Ia dikenal sebagai inisiator penerapan mekanisme pengambilan keputusan militer yang berbasis kepemimpinan profesional dan metodis.

Tak hanya meningkatkan kesiapsiagaan dalam aspek pertahanan maupun serangan, ia juga turut menyusun strategi pusat dalam berbagai pertempuran, termasuk Perang “Pedang Al-Quds” pada tahun 2021.

Merancang “Thaufan Al-Aqsha”

Dedikasinya tidak hanya tercermin dalam struktur organisasi. Abu Umar secara langsung melatih para pelatih dan mengawasi peningkatan kapasitas tempur mereka.

Ia terlibat dalam pengembangan teknis berbagai jenis senjata, termasuk artileri, rekayasa tempur, pertahanan udara, kendaraan lapis baja, dan kemampuan sniper.

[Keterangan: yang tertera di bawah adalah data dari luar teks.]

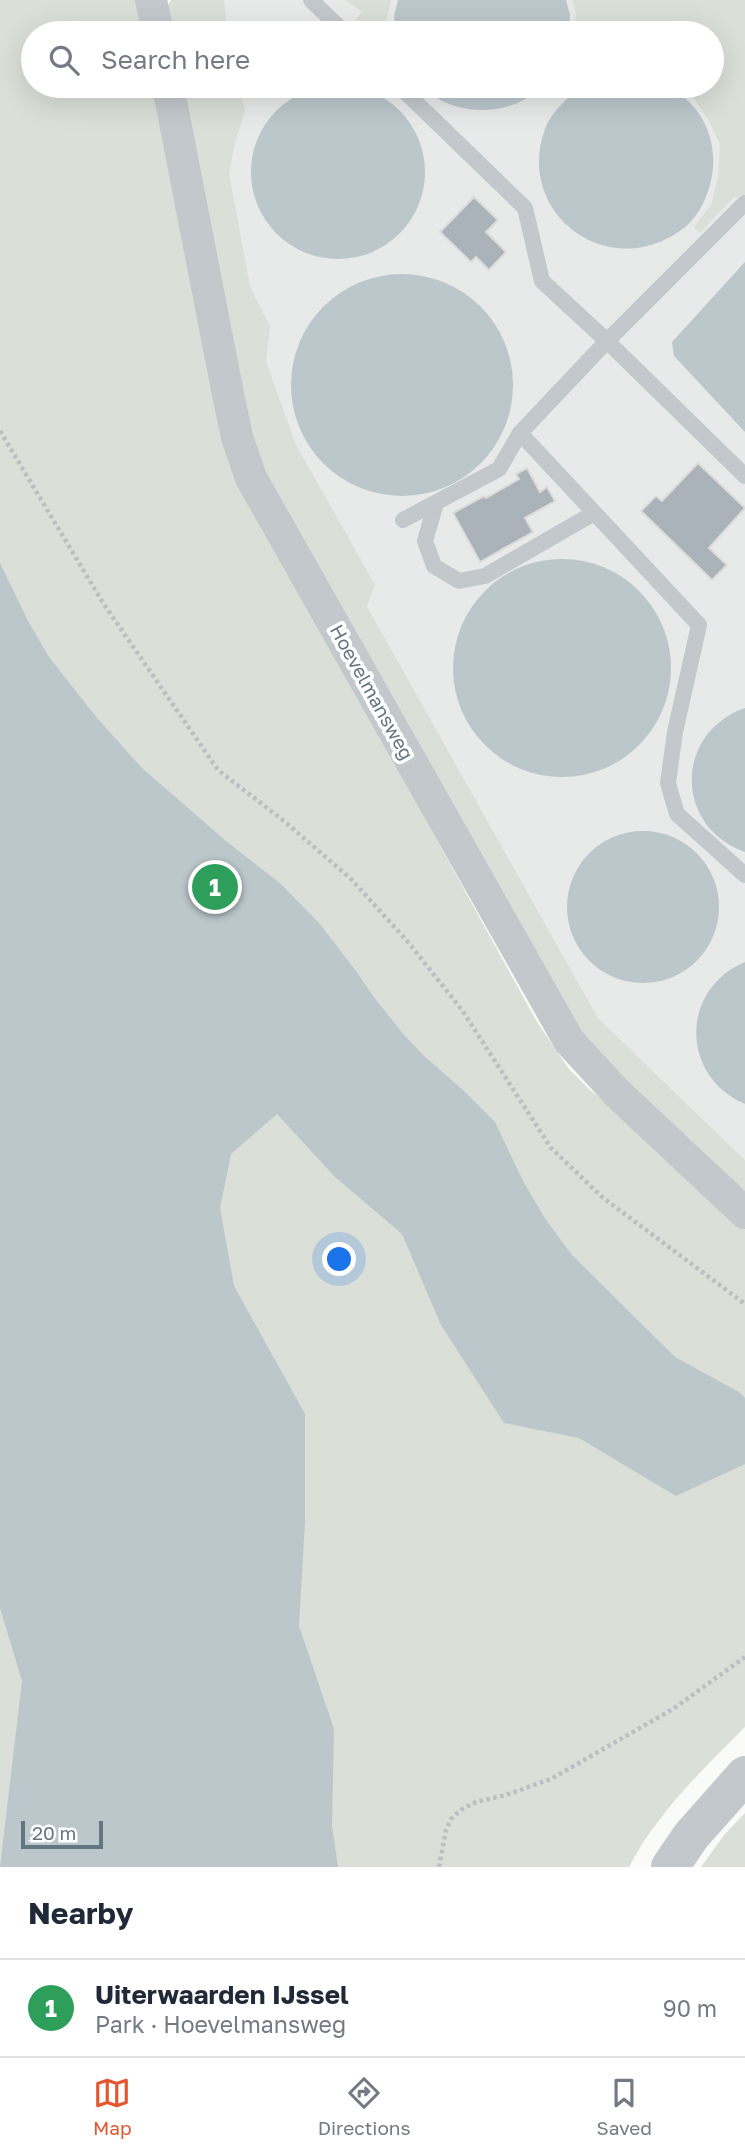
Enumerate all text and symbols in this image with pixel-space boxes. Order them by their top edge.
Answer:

Namun, di balik semua itu, ia menjalani hidup dalam kesederhanaan. Ia tinggal di ruang-ruang kecil bersama keluarganya dan menolak meninggalkan Gaza sejak pertama kali datang ke wilayah itu.

Ia dikenal dengan kalimat ikonik yang disampaikan kepada rekan-rekannya:

“Aku tidak akan keluar dari Gaza setelah masuk bersama istri dan anak-anakku yang masih kecil, kecuali menuju Tepi Barat yang merdeka sebagai pembebas, atau ke surga tertinggi sebagai syahid.”

Kontribusinya mencapai puncak dalam merancang serangan 7 Oktober 2023—operasi militer Hamas yang dikenal dengan nama “Thaufan Al-Aqsha” (Badai Al-Aqsa)—yang mengguncang perhitungan militer dan politik Israel.

Selama agresi darat Israel yang terus berlangsung sejak Oktober 2023, Abu Umar tidak meninggalkan Gaza.

Ia terus menyusun strategi dan merancang jebakan-jebakan medan tempur untuk menghadang pasukan Israel, meski hidup dalam situasi pengepungan, kekurangan makanan, dan penderitaan yang meluas di wilayah utara Gaza.

Pada Sabtu malam, 28 Juni 2025, pesawat tempur Israel menggempur tempat tinggalnya.

Serangan itu menewaskan Abu Umar pada usia 58 tahun, bersama istrinya dan seorang cucunya.

Kepergiannya meninggalkan lubang besar dalam struktur militer Hamas, namun juga memperkuat citranya sebagai sosok pejuang bayangan yang hidup untuk satu misi.

Yaitu mempersiapkan generasi perlawanan yang terlatih, terorganisir, dan tak gentar menghadapi pendudukan.